Dia juga mulai melihat bahwa setelah Perjanjian Oslo pada tahun 1993, banyak energi kepemimpinan Palestina yang dicurahkan untuk membuat peta yang sejajar dengan negara Israel, dan condong ke arah pandangan “dua negara”. Kepemimpinannya hanya memetakan Jalur Gaza dan Tepi Barat, dan tidak seluruh Palestina “di mana para pengungsi [percaya mereka] masih memiliki hak untuk kembali, dan di mana terdapat juga warga Palestina di Israel”, jelasnya. Israel telah menolak hak warga Palestina yang diusir dari tanah mereka pada tahun 1948, dan keturunan mereka, untuk kembali.
Hal ini, katanya, telah menyebabkan penghapusan kartografi warga Palestina.
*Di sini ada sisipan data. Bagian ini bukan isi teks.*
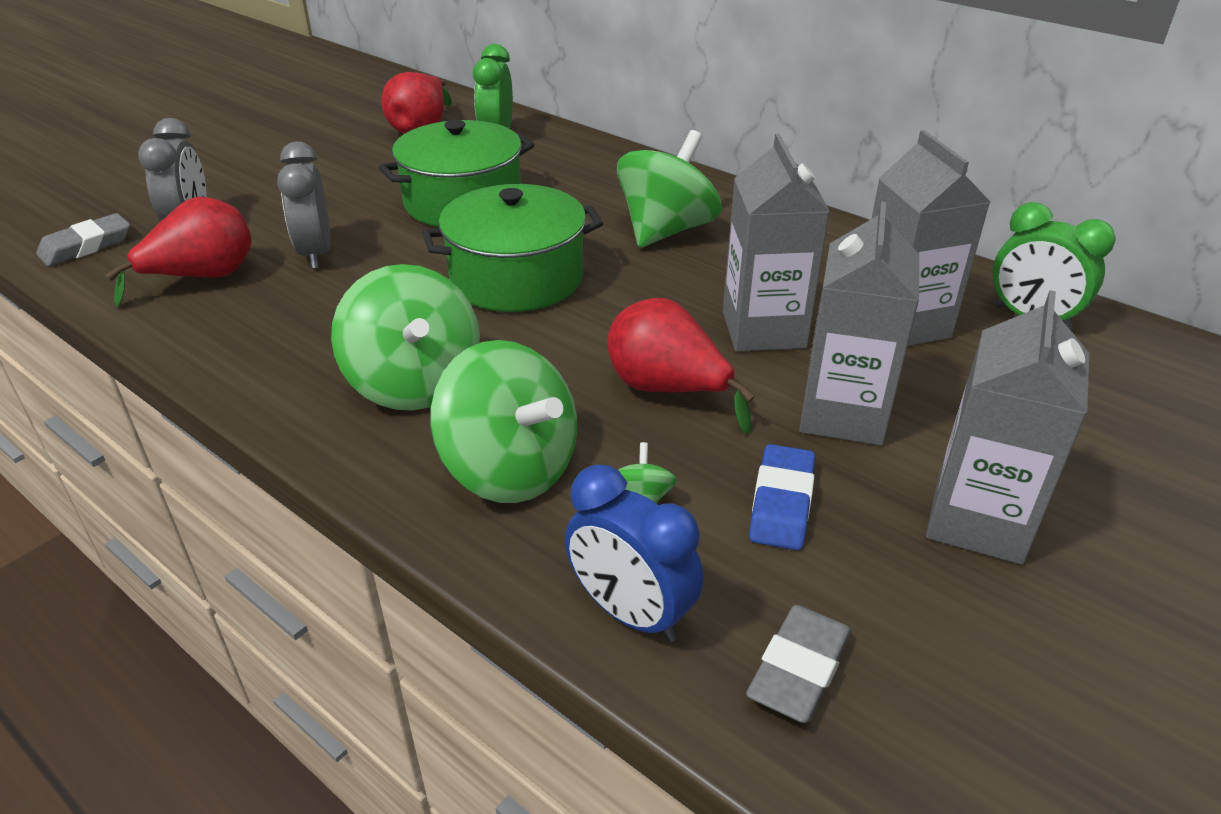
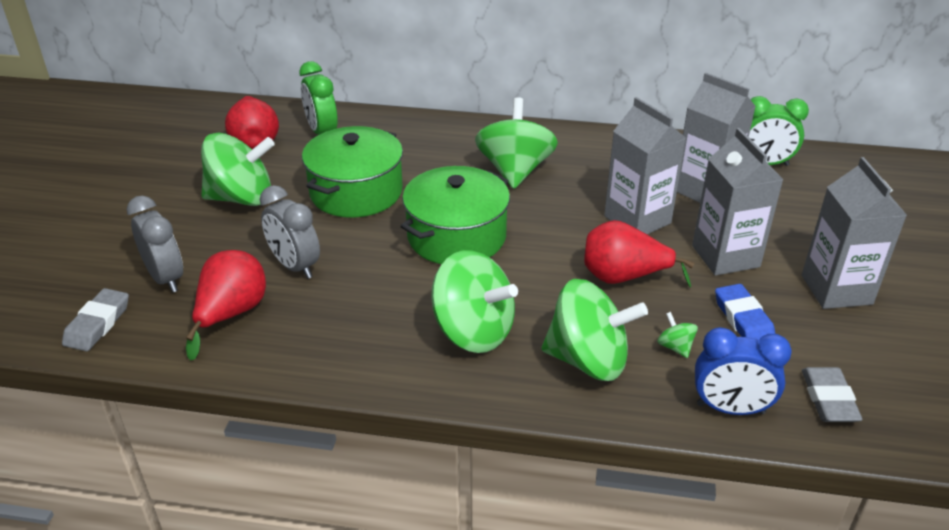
camera: 30 degrees left, 0 degrees up
none -> green spinning top [201,133,275,206]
Di sisi lain, peta Nakba Darby memiliki desa-desa yang dapat digunakan oleh para pengungsi Palestina di pengasingan untuk “menunjukkan kepada dunia di mana desa-desa mereka dihancurkan atau diduduki untuk mendirikan Negara Israel”.
Munculnya internet telah melengkapi penduduk dan komunitas lokal dengan platform untuk berbagi peta mereka sendiri, kata Quiquivix. “Jauh lebih sulit bagi negara-negara dominan untuk menyembunyikan kontradiksi mereka.”